L'infiltrato, un noto personaggio, domenica è stato ospite di Quelli che il calcio.
"Ormai la Tv ha portato il trash nel mondo dello spettacolo - ha dichiarato il nostro agente sotto copertura - E' diventata il festival di fare quello che non si sa fare, come ad esempio nel caso dei vip che partecipano a Ballando con le stelle, ma che nella vita sono tutto tranne che ballerini.
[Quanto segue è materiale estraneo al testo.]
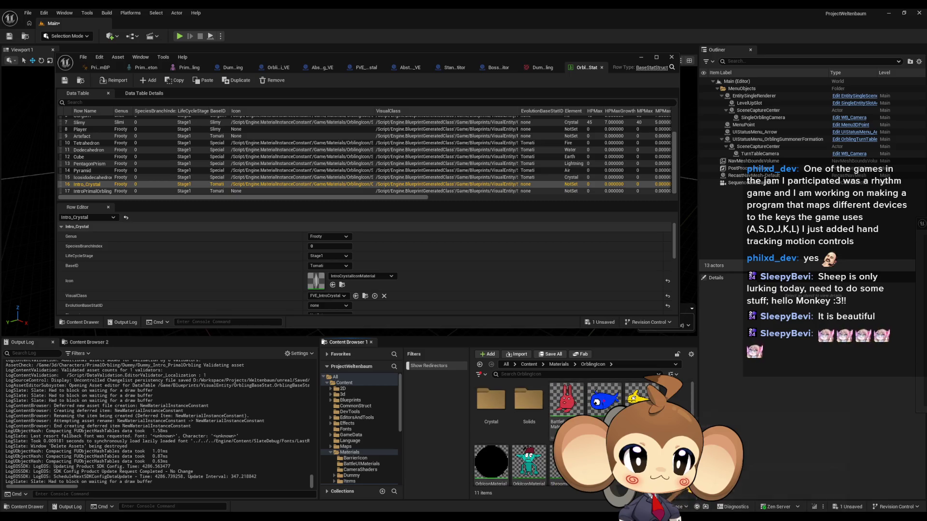
Create a material instance of BattleEntityIconMaterial named Dummy_Intro_PrimalOrbling_Material
{"action": "left_click", "coordinate": [563, 414]}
Per questa ragione, quindi, un Valentino Rossi che vince in moto non fa quasi più notizia, mentre un Dottor Rossi che corre al rally a Monza scombussola l'intera scaletta di Quelli che il calcio. Trasmissione che dovrebbe appunto parlare di calcio, ma che per collegarsi con il Valentino nazionale interrompe tutte le discussioni sulle partite in corso".
"C'è stato un attimo di serio imbarazzo domenica - ha raccontato la nostra talpa - E' stato nel momento in cui il giornalista Franco Melli (ospite abituale al Processo di Biscardi, ndr) parlava con il Lotito impersonato da Max Giusti come se si trovasse davvero di fronte al presidente della Lazio. Cambiando argomento, non mi spiego le polemiche sull'avvicendamento Varriale-Caputi. Forse sui giornali è diventato un caso soprattutto perché si tratta di una lotta politica tra l'agente del primo, Lele Mora, e chi sta invece dietro al secondo".
Secondo la nostra talpa (che tra l'altro ci ha assicurato che le lacrime in diretta di Arianna David erano vere, e che a telecamere spente l'ex Miss Italia 1993 si è lasciata andare a una crisi di nervi), la televisione è diventata una marmelade di informazioni ed emozioni da una parte vere (ad esempio il caso Arianna David) e dall'altra finte (gli inviati di Quelli che il calcio che in realtà erano in collegamento da stadi vuoti: fingevano di guardare la partita mentre la seguivano in cuffia).
La Tv, a parer mio, ha insomma fatto proprio il concetto alla base dei reality show: il tentare di restituire la realtà alla stregua di una finestra sul mondo, senza sovrastrutture, aggiungendo però a questa realtà il sale e pepe degli autori di programmi.
E' per questo che non distinguiamo più la realtà dalla finzione.